While most people dying from COVID-19 are elderly, up to 5 to 10 percent of younger adults and children can also be seriously infected by the SARS-CoV-2 virus. Researcher from all over the world have tried to determine why some people become very ill and others are barely affected with COVID-19.
Researchers from the University of Bergen and their French colleagues are getting closer to an answer.
"We found that persons with serious COVID-19 disease have antibodies that are blocking so-called interferons, which are an important part of the body´s defence mechanism," says Professor Eystein Husebye at the Department of Clinical Science, University of Bergen (UiB).
Enable possible treatment
Husebye was involved in this study because he has had long experience with patients suffering from the immune disease APS1. APS1 is a serious, but rare, immune disease. Patients with APS1 have a high concentration of antibodies against interferones.
If these patients then become infected with COVID-19, their bodies will work against their own immune systems.

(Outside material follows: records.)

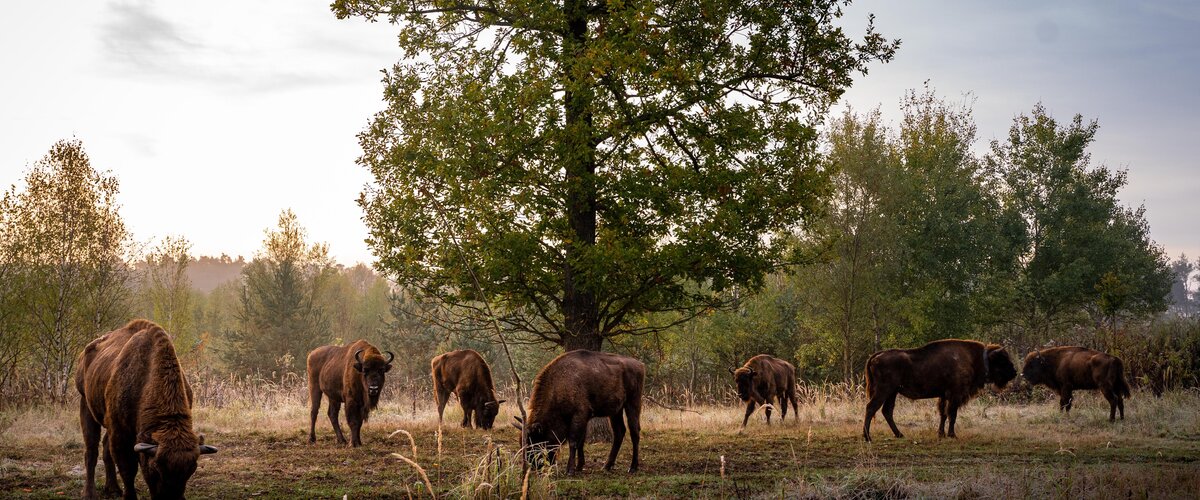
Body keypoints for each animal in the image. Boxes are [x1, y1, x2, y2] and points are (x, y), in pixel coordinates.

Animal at [76, 318, 218, 498]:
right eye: (156, 467)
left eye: (191, 469)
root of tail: (85, 354)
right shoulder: (121, 433)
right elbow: (128, 470)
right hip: (86, 405)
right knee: (91, 451)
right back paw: (89, 493)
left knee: (106, 449)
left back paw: (113, 489)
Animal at [516, 347, 648, 472]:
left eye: (535, 443)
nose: (535, 466)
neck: (560, 384)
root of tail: (640, 365)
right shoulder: (584, 418)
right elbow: (581, 441)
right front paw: (579, 466)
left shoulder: (579, 415)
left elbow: (574, 441)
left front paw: (570, 469)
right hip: (616, 411)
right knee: (619, 432)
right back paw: (606, 466)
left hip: (632, 403)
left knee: (634, 431)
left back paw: (632, 467)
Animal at [859, 338, 1017, 441]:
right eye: (1002, 360)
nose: (1014, 372)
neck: (975, 359)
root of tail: (876, 356)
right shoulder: (955, 395)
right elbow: (952, 414)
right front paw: (952, 435)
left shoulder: (944, 395)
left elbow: (943, 414)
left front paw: (941, 434)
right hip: (884, 391)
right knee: (871, 408)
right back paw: (868, 437)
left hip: (892, 392)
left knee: (887, 411)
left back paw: (899, 434)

In addition, this response has also been seen in patients with milder immune diseases.
"It is relatively easy to see if young people with COVID-19 have these antibodies in their blood. If so, it might be possible to supply them with extra interferons as treatment," Husebye says.

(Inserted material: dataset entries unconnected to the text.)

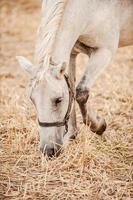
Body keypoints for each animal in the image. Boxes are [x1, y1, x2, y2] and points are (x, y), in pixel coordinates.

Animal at [16, 0, 133, 158]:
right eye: (32, 100)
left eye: (58, 100)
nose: (48, 150)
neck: (88, 8)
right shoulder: (72, 52)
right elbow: (71, 88)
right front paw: (72, 135)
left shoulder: (104, 51)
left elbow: (81, 92)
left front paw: (99, 126)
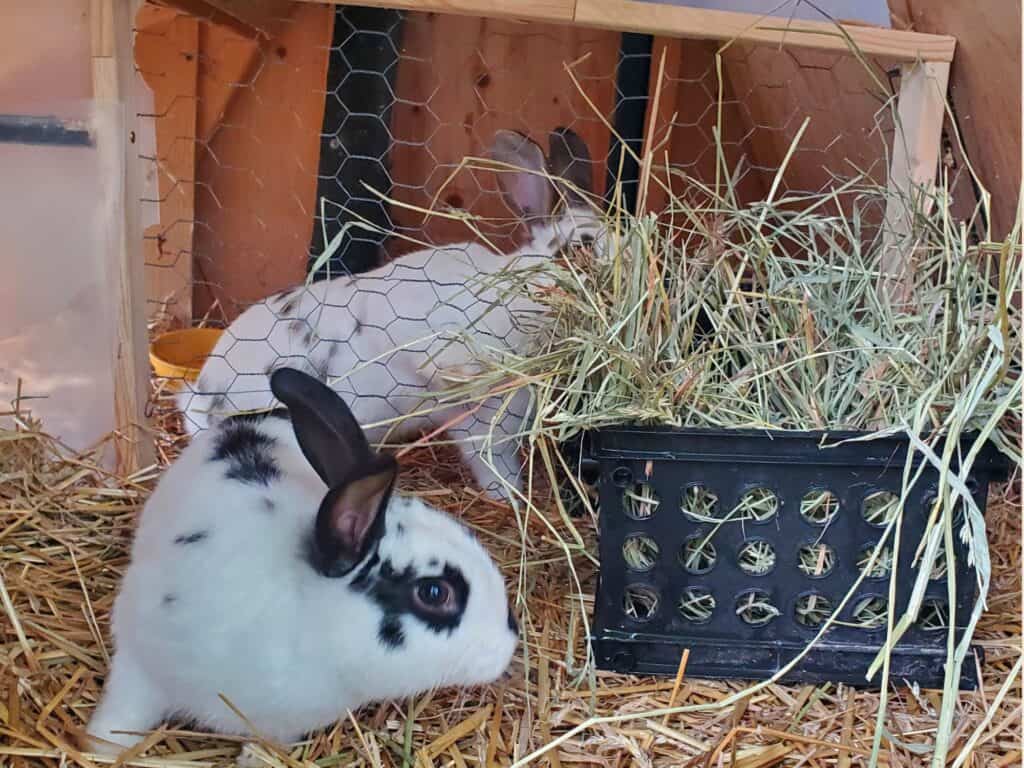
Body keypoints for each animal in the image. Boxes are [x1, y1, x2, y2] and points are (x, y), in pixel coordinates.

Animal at [85, 367, 519, 762]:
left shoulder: (278, 728)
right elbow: (120, 717)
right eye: (433, 592)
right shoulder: (139, 661)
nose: (510, 642)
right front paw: (99, 751)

May explain gender differences
The UiB-discoveries support other mysterious findings relating to COVID-19.
"Deaths and severe COVID-19 are more frequent among men than women. Our study has shown that men have more of these antibodies," Husebye says.
Even if it is easy to use blood tests to discover antibodies against interferons, Husebye does not recommend massive screening in healthy people. Most people with APS1 are diagnosed in their childhood, and most people with immune failure have been diagnosed already.
"Immune failure is just a piece in the puzzle when it comes to understand why young people may die of COVID-19. Old people generally die of more complex causes," says Eystein Husebye.